# EXERCISE BRIEF
From the entries below, return exactly the lines beginning at the one that contains "border: 4px solid" and ending at the one that contains "font-size: 17px ->", both of them included, and only those lines.

(RECORD SET begins)

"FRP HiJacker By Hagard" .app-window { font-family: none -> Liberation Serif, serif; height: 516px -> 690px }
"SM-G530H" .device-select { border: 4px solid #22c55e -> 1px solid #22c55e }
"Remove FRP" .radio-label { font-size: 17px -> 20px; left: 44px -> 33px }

(RECORD SET ends)
(RECORD SET begins)

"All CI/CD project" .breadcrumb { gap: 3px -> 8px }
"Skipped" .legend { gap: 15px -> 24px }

(RECORD SET ends)

# RESPONSE
"SM-G530H" .device-select { border: 4px solid #22c55e -> 1px solid #22c55e }
"Remove FRP" .radio-label { font-size: 17px -> 20px; left: 44px -> 33px }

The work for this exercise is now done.